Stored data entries
# # #

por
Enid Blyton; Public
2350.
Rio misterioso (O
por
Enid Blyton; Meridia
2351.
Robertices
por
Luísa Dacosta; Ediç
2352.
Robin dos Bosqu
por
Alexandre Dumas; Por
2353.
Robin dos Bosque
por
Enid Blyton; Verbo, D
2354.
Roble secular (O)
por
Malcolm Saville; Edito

# # #

DESCRIPTION OF THE TASK.
Could you write out all the entries word for word?

WRITTEN ANSWER.
por
Enid Blyton; Public
2350.
Rio misterioso (O
por
Enid Blyton; Meridia
2351.
Robertices
por
Luísa Dacosta; Ediç
2352.
Robin dos Bosqu
por
Alexandre Dumas; Por
2353.
Robin dos Bosque
por
Enid Blyton; Verbo, D
2354.
Roble secular (O)
por
Malcolm Saville; Edito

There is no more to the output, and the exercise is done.